Теперь, когда он победил свой первый страх перед немцами, сержант тоже был ему не страшен. Он как бы перестал быть командиром. Он был теперь такой же, как Сашка. Может быть, даже чуть хуже — ведь Сашка подавил страх и не боялся врага, а сделал ли это Дробот — еще не известно.
Эта задиристость — возбужденная и не очень оправданная — не удивила Дробота. Он знал, что так бывает часто: вначале страх, потом бесшабашность, задиристость. А настоящее солдатское мужество, военная мудрость придут позже. И он не подал виду, что понял Сашку. Он доверительно и даже с нотками покорности в приглушенном голосе объяснил:
— На таком расстоянии папироса не видна. Выходит, фонарик. И раз красный — значит, сигнальный. Стоит солдат-маяк, его выставили засветло, и встречает свое подразделение, чтобы оно не сбилось с пути: там у них минные поля. Что это за подразделение? То самое, которое должно стать в засаду справа. Почему рановато? А потому, что в прошлый раз они чуть не опоздали — наши подошли уже к проволоке. Теперь их начальник исправляет ошибку и высылает засаду загодя. Кроме того, их начальник считает, что наш начальник, обжегшись первый раз, теперь изменит время начала поиска, вот и выдвигает свою засаду пораньше, ага…
Сашка слушал ровный сержантский говорок и, по мере того как перед ним возникала, а потом прояснялась картина происходящего на той стороне, которую видел Дробот, и видел так ясно, что мог объяснить не только ее замысел, но даже детали, — все больше удивлялся.
Все было правильно, все логично и законченно. Сашка видел и немецкого начальника, и солдата в пятнистой плащ-накидке, который сидел, должно быть, в кустах и ждал, когда появится его подразделение. Ждал и, наверное, трусил. А когда вдали послышался слитный неясный шумок — совсем такой, какой слышал сейчас Сашка, — наверное, испугался так же, как и Сашка, и, не прикрыв второпях плащ-палаткой фонарик, поспешил просигналить. А командир того, немецкого, подразделения, должно быть, заметил этот непорядок и теперь, наверное, шипит на солдата, а тот, и так напуганный предстоящим боем, трусит еще больше.
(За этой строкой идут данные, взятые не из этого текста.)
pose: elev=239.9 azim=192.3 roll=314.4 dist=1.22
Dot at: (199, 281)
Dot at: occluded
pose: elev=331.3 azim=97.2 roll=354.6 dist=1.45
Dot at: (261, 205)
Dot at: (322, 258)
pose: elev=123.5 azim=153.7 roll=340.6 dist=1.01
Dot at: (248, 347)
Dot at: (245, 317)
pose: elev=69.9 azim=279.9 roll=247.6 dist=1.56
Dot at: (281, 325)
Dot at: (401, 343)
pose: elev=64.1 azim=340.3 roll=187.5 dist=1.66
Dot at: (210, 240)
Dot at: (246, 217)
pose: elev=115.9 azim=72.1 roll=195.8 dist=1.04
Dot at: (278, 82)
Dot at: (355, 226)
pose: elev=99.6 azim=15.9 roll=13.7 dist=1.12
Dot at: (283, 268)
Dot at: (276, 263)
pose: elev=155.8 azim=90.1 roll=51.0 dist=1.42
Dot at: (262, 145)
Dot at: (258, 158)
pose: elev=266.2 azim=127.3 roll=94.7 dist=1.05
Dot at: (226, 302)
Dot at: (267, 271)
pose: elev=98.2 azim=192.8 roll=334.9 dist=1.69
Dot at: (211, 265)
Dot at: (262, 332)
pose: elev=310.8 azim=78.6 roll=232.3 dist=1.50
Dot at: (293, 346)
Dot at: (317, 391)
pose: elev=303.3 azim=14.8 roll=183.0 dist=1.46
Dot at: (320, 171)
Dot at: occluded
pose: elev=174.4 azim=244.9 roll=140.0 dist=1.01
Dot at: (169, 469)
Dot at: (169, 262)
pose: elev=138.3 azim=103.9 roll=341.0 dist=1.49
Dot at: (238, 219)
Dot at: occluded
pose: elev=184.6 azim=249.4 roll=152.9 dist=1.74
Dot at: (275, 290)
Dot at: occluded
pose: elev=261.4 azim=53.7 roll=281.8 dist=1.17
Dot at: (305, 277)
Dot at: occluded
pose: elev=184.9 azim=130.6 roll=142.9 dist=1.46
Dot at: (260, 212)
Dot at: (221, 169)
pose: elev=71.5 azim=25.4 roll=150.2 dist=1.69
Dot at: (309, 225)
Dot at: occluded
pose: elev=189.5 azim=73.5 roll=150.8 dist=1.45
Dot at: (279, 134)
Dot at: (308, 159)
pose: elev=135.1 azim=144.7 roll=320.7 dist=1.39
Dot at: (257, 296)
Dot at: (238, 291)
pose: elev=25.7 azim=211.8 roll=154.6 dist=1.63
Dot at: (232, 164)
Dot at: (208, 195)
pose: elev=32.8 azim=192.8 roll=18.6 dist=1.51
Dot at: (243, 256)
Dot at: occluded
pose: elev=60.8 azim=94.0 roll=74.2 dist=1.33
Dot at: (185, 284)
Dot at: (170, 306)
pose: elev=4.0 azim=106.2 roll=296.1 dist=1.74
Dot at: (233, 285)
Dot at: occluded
И вдруг пропали бесшабашность и задиристость. Осталось удивленное восхищение сержантом, признательность и веселая насмешливость по отношению не только к тому перепуганному фрицу, а вообще к немцам. И Сашка счастливо улыбнулся.
— Верно, — выдохнул он, доверительно наклонясь к сержанту, — верно.
Дробот уловил смену Сашкиного настроения, выпрямился и жестко сказал:
— Верно-то верно, товарищ Сиренко, а вот на нашем направлении тишина. Это меня волнует.
— В штаны наложили, должно быть, вот и молчат, — усмехнулся Сашка.
— Нет, дорогой мой повар. Они не наложат. Они вояки справные, ага. Это они нас ловят. Персонально нас с тобой. И нам теперь нужно носом водить вдвое быстрее. А то не вернемся.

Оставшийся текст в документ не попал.